[[ STUDY MATERIAL open ]]

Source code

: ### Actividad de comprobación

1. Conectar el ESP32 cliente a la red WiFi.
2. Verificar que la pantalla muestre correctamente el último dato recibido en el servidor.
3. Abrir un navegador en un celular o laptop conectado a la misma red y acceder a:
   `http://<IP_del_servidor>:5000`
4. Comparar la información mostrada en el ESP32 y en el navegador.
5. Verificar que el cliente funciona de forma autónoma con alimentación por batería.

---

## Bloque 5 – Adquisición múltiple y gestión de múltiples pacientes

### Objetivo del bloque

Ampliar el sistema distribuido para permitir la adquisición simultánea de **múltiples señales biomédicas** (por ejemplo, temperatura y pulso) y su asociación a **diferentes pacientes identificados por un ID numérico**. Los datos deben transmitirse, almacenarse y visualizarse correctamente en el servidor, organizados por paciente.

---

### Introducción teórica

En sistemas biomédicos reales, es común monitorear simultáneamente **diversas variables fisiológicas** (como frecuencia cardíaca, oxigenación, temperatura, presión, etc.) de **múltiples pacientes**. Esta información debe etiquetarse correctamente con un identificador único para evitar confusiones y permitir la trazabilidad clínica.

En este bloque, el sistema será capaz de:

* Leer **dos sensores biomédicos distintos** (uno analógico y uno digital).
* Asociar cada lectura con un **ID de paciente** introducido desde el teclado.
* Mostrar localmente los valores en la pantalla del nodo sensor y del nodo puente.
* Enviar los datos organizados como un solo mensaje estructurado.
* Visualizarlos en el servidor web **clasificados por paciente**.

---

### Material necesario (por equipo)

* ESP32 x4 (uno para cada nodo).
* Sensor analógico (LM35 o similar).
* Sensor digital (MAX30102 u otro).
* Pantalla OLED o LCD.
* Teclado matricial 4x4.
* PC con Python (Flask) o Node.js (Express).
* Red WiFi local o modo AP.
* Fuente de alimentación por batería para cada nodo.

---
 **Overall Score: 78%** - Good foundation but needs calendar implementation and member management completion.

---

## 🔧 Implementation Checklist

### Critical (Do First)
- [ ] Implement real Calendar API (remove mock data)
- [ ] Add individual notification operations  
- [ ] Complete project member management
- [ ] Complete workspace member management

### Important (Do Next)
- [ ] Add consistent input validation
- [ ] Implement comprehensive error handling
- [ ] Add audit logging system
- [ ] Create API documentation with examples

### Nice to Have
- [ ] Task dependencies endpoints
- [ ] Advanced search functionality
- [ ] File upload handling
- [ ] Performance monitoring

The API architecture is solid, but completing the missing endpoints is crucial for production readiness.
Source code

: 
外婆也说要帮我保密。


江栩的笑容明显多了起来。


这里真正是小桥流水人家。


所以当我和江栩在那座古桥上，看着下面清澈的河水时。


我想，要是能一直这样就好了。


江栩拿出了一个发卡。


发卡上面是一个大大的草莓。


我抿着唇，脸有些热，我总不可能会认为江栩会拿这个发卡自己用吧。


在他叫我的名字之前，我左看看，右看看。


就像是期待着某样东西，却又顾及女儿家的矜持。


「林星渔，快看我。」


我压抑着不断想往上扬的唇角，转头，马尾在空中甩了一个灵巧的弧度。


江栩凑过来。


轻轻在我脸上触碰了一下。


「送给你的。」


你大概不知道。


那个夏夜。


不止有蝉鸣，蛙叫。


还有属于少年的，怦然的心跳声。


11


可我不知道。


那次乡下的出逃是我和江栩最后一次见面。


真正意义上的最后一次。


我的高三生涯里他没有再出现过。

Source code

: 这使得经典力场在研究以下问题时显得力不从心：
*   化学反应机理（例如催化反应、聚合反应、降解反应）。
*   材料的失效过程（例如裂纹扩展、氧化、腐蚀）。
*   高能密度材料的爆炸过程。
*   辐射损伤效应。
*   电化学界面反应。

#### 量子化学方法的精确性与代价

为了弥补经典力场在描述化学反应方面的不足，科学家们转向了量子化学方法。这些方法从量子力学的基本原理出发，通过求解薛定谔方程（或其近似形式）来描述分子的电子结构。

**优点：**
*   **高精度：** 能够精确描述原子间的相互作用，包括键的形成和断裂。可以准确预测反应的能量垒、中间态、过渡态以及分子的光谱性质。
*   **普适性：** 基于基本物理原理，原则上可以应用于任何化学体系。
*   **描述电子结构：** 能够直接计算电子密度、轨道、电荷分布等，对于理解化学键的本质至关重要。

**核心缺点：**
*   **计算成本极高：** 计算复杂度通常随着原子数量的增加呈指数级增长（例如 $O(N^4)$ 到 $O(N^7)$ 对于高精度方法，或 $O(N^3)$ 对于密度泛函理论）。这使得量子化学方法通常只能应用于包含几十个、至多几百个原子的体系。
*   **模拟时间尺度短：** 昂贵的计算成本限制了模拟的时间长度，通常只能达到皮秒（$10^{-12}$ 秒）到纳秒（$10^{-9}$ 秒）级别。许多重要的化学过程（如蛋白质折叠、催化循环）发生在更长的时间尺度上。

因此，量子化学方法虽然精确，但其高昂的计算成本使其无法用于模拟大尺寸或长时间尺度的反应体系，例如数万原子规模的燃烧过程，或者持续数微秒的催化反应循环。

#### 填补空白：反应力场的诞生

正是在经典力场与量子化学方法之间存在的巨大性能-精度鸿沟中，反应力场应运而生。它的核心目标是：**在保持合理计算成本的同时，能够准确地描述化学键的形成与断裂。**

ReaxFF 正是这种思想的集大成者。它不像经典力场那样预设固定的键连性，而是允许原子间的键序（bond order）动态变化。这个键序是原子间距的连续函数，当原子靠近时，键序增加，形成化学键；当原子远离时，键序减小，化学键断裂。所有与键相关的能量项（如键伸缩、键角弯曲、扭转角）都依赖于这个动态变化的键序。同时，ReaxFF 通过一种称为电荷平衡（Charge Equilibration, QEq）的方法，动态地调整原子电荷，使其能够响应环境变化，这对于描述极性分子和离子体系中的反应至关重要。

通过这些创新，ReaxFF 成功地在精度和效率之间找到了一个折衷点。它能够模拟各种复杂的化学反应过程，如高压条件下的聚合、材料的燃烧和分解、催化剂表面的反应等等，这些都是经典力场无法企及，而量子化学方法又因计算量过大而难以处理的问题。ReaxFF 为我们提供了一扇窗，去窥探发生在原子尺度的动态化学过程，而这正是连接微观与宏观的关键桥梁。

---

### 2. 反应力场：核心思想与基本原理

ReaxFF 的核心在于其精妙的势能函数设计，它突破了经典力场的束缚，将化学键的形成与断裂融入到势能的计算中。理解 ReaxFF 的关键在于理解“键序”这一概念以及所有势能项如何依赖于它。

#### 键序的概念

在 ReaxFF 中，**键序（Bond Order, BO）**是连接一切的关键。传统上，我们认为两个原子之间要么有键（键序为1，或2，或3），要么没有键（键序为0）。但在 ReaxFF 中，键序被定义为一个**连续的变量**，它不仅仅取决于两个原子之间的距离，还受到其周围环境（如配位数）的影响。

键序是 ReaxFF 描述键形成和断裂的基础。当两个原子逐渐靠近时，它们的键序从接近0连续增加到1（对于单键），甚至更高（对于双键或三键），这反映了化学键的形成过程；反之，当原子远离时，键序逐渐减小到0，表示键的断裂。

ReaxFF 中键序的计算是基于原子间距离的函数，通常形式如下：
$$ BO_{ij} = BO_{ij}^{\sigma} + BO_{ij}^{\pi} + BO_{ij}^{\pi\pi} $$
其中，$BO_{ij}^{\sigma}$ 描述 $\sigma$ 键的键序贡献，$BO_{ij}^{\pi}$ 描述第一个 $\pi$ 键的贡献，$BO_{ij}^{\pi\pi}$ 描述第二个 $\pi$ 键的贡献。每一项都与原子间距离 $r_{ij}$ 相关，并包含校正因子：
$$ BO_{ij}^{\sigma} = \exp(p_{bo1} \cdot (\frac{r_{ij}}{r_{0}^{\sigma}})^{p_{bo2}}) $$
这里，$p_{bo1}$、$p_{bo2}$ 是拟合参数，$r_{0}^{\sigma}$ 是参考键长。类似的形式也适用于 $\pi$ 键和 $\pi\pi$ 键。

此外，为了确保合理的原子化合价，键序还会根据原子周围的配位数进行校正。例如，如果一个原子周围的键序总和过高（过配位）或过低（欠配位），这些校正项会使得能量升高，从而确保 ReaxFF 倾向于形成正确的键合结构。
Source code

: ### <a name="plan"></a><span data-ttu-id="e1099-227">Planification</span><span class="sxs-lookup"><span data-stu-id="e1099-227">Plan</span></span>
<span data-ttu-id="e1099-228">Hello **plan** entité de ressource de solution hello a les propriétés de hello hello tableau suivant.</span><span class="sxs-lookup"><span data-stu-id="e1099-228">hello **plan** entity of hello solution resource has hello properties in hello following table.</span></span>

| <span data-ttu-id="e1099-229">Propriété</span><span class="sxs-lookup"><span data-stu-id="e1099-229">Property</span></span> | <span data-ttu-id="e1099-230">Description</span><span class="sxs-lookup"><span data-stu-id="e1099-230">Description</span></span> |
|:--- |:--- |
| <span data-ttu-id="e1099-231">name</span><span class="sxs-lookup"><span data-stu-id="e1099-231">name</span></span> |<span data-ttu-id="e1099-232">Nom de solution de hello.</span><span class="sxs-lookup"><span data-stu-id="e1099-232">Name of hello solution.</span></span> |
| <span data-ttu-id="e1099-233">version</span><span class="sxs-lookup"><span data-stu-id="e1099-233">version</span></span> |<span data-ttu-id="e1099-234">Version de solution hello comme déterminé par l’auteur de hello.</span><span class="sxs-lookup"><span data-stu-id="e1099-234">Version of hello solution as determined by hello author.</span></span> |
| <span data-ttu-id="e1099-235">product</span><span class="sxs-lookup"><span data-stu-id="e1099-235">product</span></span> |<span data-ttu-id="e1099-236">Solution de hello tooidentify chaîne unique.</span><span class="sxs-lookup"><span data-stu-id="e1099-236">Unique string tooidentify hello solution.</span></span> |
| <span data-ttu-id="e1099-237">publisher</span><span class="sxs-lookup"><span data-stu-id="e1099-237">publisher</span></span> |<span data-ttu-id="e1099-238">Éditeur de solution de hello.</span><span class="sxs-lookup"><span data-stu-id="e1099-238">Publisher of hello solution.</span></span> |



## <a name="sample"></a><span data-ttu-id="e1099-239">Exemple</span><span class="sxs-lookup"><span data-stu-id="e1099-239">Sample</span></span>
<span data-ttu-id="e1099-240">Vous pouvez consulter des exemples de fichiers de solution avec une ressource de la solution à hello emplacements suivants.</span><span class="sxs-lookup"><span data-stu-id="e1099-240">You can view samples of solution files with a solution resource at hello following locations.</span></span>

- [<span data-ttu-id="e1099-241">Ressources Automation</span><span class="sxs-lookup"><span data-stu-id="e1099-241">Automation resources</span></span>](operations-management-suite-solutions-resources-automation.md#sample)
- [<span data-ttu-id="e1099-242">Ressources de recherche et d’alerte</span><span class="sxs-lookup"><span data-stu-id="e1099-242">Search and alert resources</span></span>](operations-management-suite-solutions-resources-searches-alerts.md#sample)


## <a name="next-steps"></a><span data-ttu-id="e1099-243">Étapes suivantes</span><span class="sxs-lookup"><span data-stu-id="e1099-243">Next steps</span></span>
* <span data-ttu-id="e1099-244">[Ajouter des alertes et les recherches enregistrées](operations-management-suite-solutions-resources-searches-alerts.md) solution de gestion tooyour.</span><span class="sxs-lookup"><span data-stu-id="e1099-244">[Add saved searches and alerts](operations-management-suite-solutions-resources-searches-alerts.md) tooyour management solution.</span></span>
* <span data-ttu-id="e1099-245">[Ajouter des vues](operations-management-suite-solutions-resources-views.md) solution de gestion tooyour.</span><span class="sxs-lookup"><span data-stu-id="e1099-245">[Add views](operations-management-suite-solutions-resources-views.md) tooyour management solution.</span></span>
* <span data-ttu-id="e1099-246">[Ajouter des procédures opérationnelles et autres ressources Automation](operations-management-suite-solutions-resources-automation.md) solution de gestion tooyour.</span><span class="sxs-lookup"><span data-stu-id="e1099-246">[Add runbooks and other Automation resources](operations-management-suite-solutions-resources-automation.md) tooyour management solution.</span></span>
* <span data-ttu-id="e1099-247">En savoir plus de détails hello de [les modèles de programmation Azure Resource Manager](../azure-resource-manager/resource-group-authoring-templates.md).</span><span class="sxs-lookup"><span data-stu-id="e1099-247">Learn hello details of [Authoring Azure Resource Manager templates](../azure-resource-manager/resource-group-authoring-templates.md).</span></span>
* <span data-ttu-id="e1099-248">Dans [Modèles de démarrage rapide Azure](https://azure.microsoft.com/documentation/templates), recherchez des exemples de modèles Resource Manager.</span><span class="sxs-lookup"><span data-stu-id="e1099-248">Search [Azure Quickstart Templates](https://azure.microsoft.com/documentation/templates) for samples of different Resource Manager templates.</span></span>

[[ STUDY MATERIAL closed ]]

YOUR GOAL: Show each line above that contains the string "当原子远离时".

SOLUTION TO THE EXERCISE:
ReaxFF 正是这种思想的集大成者。它不像经典力场那样预设固定的键连性，而是允许原子间的键序（bond order）动态变化。这个键序是原子间距的连续函数，当原子靠近时，键序增加，形成化学键；当原子远离时，键序减小，化学键断裂。所有与键相关的能量项（如键伸缩、键角弯曲、扭转角）都依赖于这个动态变化的键序。同时，ReaxFF 通过一种称为电荷平衡（Charge Equilibration, QEq）的方法，动态地调整原子电荷，使其能够响应环境变化，这对于描述极性分子和离子体系中的反应至关重要。
键序是 ReaxFF 描述键形成和断裂的基础。当两个原子逐渐靠近时，它们的键序从接近0连续增加到1（对于单键），甚至更高（对于双键或三键），这反映了化学键的形成过程；反之，当原子远离时，键序逐渐减小到0，表示键的断裂。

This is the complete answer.